Yeah... I grew up in Windsor and know of which Andy speaks. The owner treated us (at the time I was just a teenager) like an annoyance. We only wanted to check out the gear that admittedly we couldn't afford at the time but in time would be spending some serious cash on. Needless to say I've since spent that serious cash on gear and non of it came from them. Karma's a bitch.
I'd still like to be there to pick the bones though.


----------



## Nick Burman (Aug 17, 2011)

800k isn't going to put much of a dent in $40million.


----------



## Hamstrung (Sep 21, 2007)

Well, here's how it shaped up on the first day...

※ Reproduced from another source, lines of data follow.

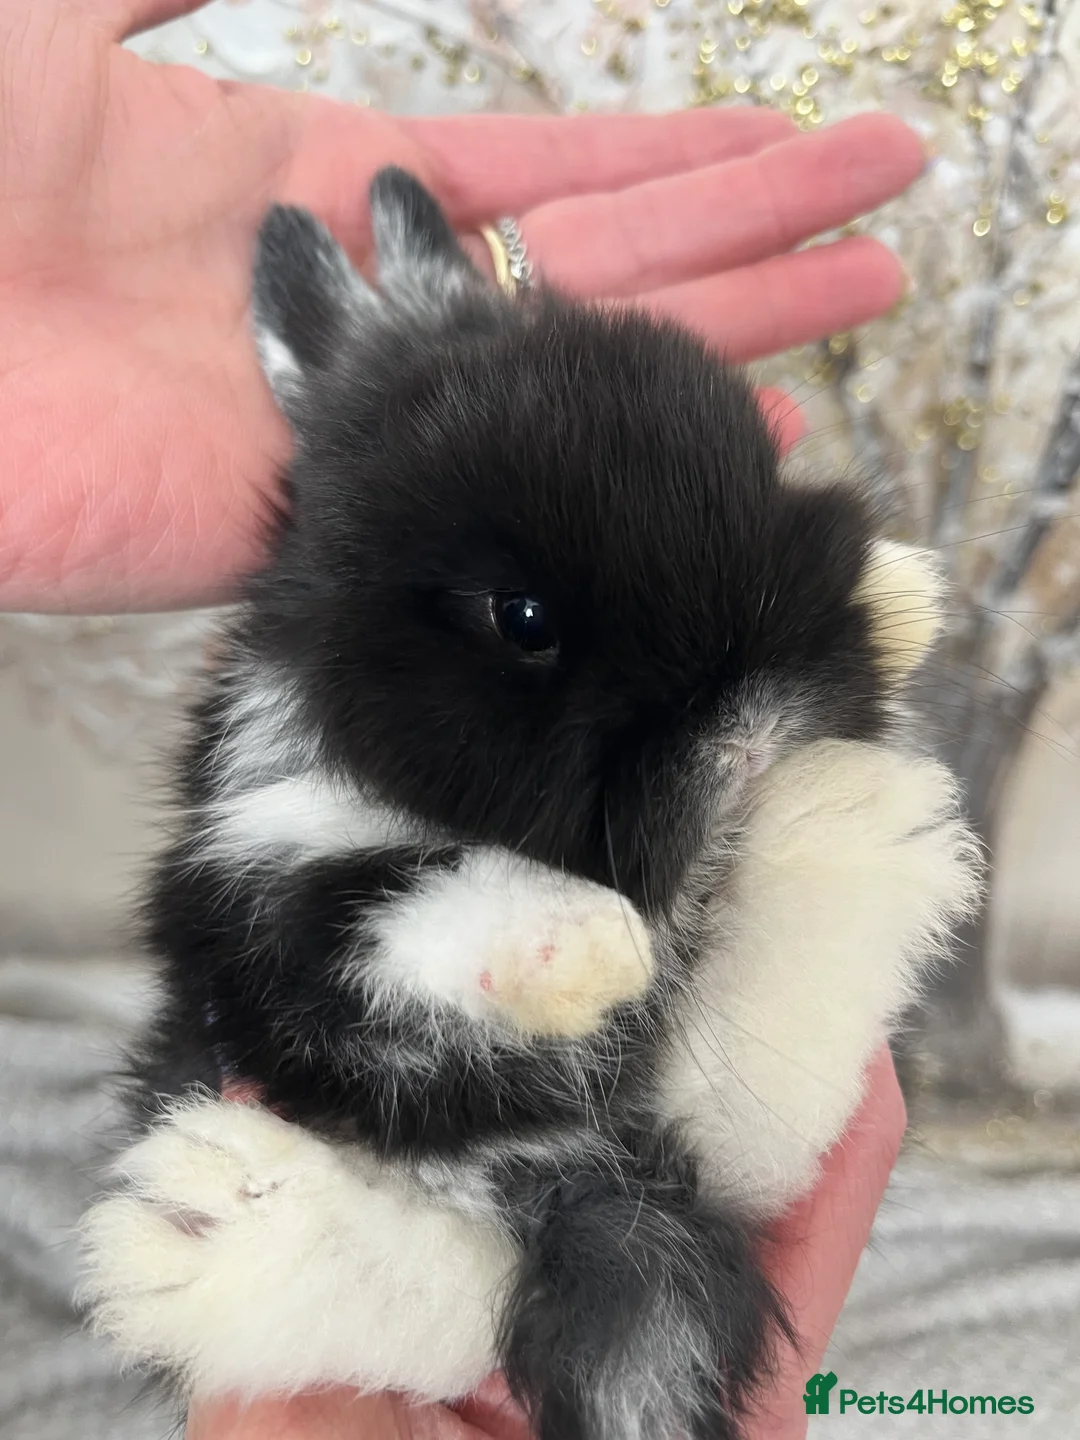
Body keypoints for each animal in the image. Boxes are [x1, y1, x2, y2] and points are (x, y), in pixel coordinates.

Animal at [81, 168, 982, 1440]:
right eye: (524, 619)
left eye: (761, 476)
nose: (750, 727)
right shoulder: (262, 897)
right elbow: (394, 897)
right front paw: (588, 942)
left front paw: (904, 599)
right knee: (481, 1289)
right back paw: (198, 1231)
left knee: (735, 1133)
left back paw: (864, 827)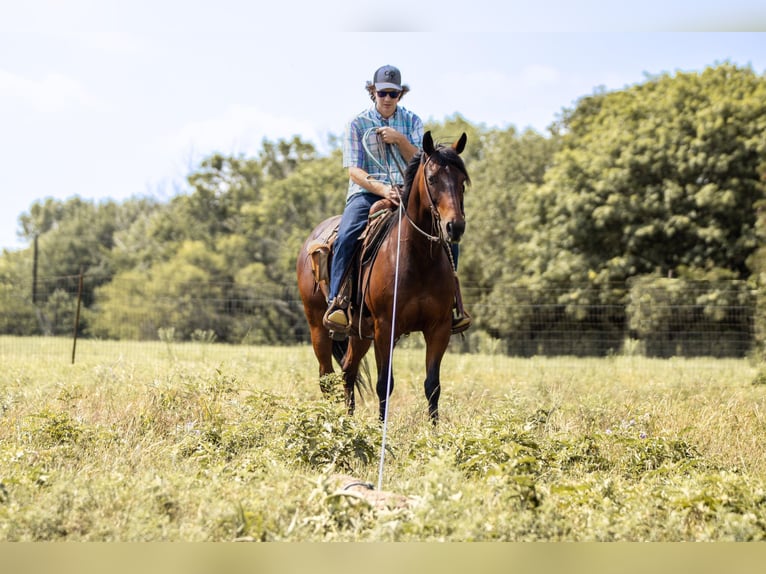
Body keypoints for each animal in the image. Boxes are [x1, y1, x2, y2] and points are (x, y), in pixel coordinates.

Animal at [296, 133, 472, 426]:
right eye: (432, 178)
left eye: (462, 182)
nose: (454, 226)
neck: (418, 257)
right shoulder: (385, 327)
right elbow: (383, 384)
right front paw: (381, 429)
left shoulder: (439, 328)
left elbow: (432, 384)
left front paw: (435, 431)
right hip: (318, 326)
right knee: (326, 377)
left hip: (359, 333)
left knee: (348, 371)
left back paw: (348, 421)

http://blogs.windsorstar.com/2011/12/15/mob-mayhem-hits-leones-music-world/


----------



## urko99 (Mar 30, 2009)

Nothing but Junk! All chineese crap for the most part. There was one Taylor electric in there that looked like an LP profile, but had strat pups on it going for $1800.00. You would have got it for 50% off($900.00). And a couple of used QSC amps that were selling for new pricing at 40% off. Thats all I saw. This guy had a reputaion around town for being overpriced, pulling Fraudulent scams on his Keyboard Instruments, and chasing away young kids that entered his store that didn't look like they had any money. It looks like he emptied the store of any good stuff before he locked the doors and let the Banks deal with all the crap in the Liquidation sale today!


----------



## GuitarsCanada (Dec 30, 2005)

urko99 said:


> Nothing but Junk! All chineese crap for the most part. There was one Taylor electric in there that looked like an LP profile, but had strat pups on it going for $1800.00. You would have got it for 50% off($900.00). And a couple of used QSC amps that were selling for new pricing at 40% off. Thats all I saw. This guy had a reputaion around town for being overpriced, pulling Fraudulent scams on his Keyboard Instruments, and chasing away young kids that entered his store that didn't look like they had any money. It looks like he emptied the store of any good stuff before he locked the doors and let the Banks deal with all the crap in the Liquidation sale today!


Keep your eyes out on the classifieds, the good stuff will start to appear once the dust settles, under an assumed name


----------



## urko99 (Mar 30, 2009)

I know, I wouldn't put anything Past these guys.


----------



## Roryfan (Apr 19, 2010)

urko99 said:


> Nothing but Junk! All chineese crap for the most part. There was one Taylor electric in there that looked like an LP profile, but had strat pups on it going for $1800.00. You would have got it for 50% off($900.00). And a couple of used QSC amps that were selling for new pricing at 40% off. Thats all I saw. This guy had a reputaion around town for being overpriced, pulling Fraudulent scams on his Keyboard Instruments, and chasing away young kids that entered his store that didn't look like they had any money. It looks like he emptied the store of any good stuff before he locked the doors and let the Banks deal with all the crap in the Liquidation sale today!


I was in Windsor on business and had cleared my schedule to swing by the store around 10:00. The line wrapping around the corner of the building was somewhat disheartening and when the bingo guy kicked me out of his parking lot I decided that I didn't need another strat anyways. Hope you didn't waste too much time.


----------



## Roryfan (Apr 19, 2010)

GuitarsCanada said:


> Keep your eyes out on the classifieds, the good stuff will start to appear once the dust settles, under an assumed name


Hmm....I wonder if BR bought all the good stuff first....


----------